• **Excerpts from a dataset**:
* * * * *
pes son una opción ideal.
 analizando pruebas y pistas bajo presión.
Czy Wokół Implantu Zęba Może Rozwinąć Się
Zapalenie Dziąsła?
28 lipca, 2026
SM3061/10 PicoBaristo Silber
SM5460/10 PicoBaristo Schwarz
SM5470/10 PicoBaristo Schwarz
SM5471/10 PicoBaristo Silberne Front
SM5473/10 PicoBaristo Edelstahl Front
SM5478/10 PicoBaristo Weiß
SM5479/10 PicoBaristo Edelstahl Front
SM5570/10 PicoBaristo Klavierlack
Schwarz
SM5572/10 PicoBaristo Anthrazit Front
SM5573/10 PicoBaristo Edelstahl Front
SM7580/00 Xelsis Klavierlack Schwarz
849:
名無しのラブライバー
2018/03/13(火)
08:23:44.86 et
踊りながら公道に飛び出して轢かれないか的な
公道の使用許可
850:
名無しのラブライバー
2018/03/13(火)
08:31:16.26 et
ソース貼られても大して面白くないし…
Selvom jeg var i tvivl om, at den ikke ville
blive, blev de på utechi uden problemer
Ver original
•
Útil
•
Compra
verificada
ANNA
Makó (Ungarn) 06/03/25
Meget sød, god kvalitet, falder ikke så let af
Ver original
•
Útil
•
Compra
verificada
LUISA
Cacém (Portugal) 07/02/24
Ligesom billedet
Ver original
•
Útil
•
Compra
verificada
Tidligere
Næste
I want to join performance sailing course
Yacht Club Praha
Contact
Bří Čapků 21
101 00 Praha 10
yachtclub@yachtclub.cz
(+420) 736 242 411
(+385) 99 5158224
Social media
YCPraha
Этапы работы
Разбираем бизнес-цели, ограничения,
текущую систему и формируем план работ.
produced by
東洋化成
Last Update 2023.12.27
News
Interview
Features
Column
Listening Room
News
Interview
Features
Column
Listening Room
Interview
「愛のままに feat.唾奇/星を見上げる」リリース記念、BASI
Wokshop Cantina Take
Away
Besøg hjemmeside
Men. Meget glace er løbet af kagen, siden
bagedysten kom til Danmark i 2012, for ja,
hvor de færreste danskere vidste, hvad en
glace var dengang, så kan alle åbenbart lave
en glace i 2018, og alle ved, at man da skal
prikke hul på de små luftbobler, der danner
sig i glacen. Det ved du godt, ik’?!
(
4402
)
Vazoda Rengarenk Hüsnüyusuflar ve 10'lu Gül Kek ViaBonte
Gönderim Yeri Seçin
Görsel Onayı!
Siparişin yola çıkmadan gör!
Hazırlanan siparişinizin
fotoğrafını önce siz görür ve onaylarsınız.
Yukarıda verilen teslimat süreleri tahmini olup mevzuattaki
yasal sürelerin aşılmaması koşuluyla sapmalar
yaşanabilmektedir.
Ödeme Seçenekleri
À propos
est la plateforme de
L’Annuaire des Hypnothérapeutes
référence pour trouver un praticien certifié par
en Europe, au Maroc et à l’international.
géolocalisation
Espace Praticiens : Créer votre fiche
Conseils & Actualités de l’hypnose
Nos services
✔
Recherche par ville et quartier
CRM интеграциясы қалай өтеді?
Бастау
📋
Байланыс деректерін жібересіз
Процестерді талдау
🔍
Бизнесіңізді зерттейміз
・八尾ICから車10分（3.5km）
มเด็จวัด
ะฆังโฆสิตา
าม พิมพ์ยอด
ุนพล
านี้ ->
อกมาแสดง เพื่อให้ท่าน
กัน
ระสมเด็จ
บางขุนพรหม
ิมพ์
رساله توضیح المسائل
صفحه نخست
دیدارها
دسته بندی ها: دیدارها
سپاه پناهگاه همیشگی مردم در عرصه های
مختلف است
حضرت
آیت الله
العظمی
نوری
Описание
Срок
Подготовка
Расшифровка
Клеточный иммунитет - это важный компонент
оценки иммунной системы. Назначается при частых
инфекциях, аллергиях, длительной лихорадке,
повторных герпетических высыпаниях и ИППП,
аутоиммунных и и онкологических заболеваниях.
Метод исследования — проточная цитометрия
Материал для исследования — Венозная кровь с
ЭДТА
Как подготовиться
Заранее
* * * * *
• **Problem description**:
Would you copy all lines in the records where the string "исследования" appears?

• **Expected output**:
Метод исследования — проточная цитометрия
Материал для исследования — Венозная кровь с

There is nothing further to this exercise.